Success breeds success, and now the effort is attracting both equity and debt financing from leading international venture capital and private equity investment groups and multinational corporations. The growing list includes ABB, Caterpillar, GE, Khosla Ventures, Paul Allen’s Vulcan Facebook, Microsoft and Jaguar Land Rover and other African wireless/mobile telecoms services providers, such as Airtel and Orange SA.

microgrid market opportunity

“Kenya shows that the global microgrid market is ready for significant private investment. While there still remain some challenges – especially around the regulatory framework and aggregation of projects – there are now enough businesses with viable business models to provide early stage, strategic or even crowd investors with commercially attractive opportunities.

“The medium-term growth potential for the microgrid market in Kenya, as well as in other energy access markets including in Africa, South and Southeast Asia, is very high,” TFE Consulting writes in the executive summary of its report.

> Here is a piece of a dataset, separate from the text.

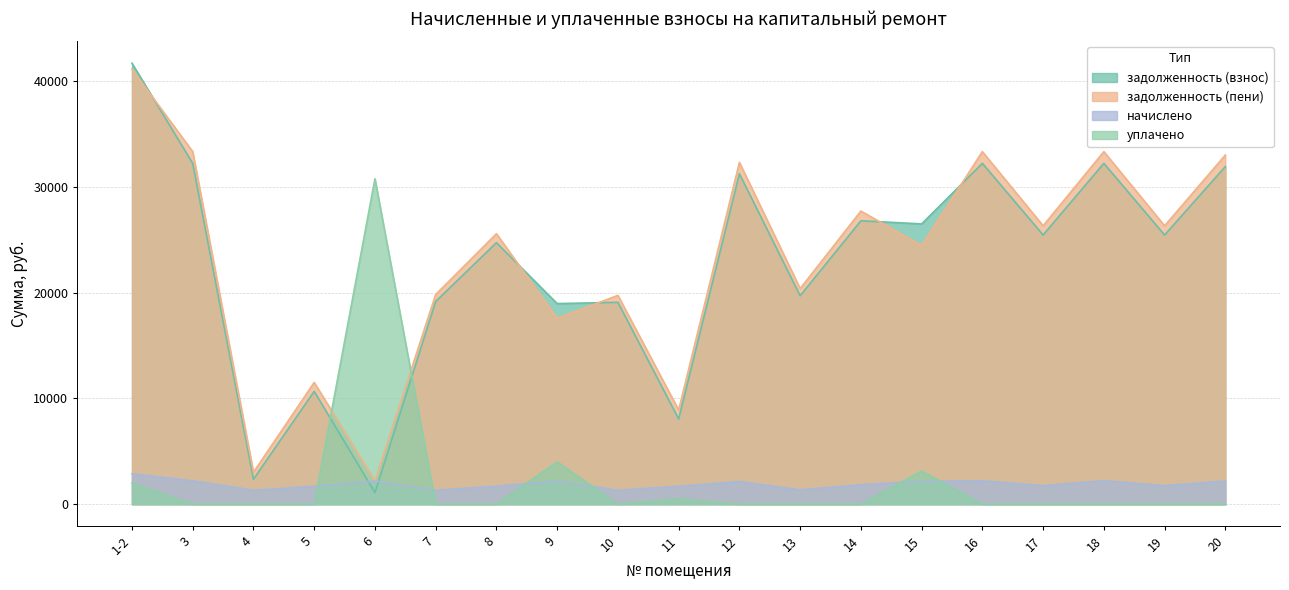

What is the total value across all series at 5?

23871.1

According to TFE, a $1.5 billion microgrid market opportunity exists in Kenya over the next five years. Significantly: 

  • There are more than 65 microgrids up and running in Kenya
  • The cost of building out and delivering microgrid power in Kenya has dropped to $5-10/watt
  • Customers are willing to pay $4/kWh
  • Per capital GDP rose to $1,377 as of 2015
  • 25 million mobile phone users made 6 billion mobile money transactions in Kenya in 2016, transferring nearly $150 million every day.
  • Mobile money makes up almost 67 percent of all (cashless) transactions via the National Payments System, according to the Central Bank of Kenya.
Myth busting

Some still view Kenya and other developing countries as too industrially undeveloped and risky to offer a substantial microgrid market opportunity. Similarly, Kenyans — rural Kenyans in particular — are considered too impoverished to serve as the basis of a sustainable business model.

But it’s important to note that proportionally Kenyans spend more of their budgets on energy — in this case ages-old forms like kerosene and charcoal — than residents of industrially developed countries. And as the experience of pioneering solar PV-battery energy storage PAYG and microgrid companies is revealing, they are more than willing to pay as much for safer, cleaner and more reliable and efficient power and energy these technologies now offer.

Furthermore, the pace and scope of socioeconomic development that has been taking place in Kenya over the past decade may be under-appreciated.

“Kenya is the economic lion of East Africa,” TFE writes.

“Its GDP almost quadrupled from $16.1 billion in 2004 to $63.4 billion in 2015, growing twice as fast as the average rate of Sub-Saharan Africa. Its growth has been driven by a relatively stable currency, low inflation, low fuel prices and substantial public investments in energy and transportation. This has boosted an expanding middle-class with steadily rising incomes,” says the report.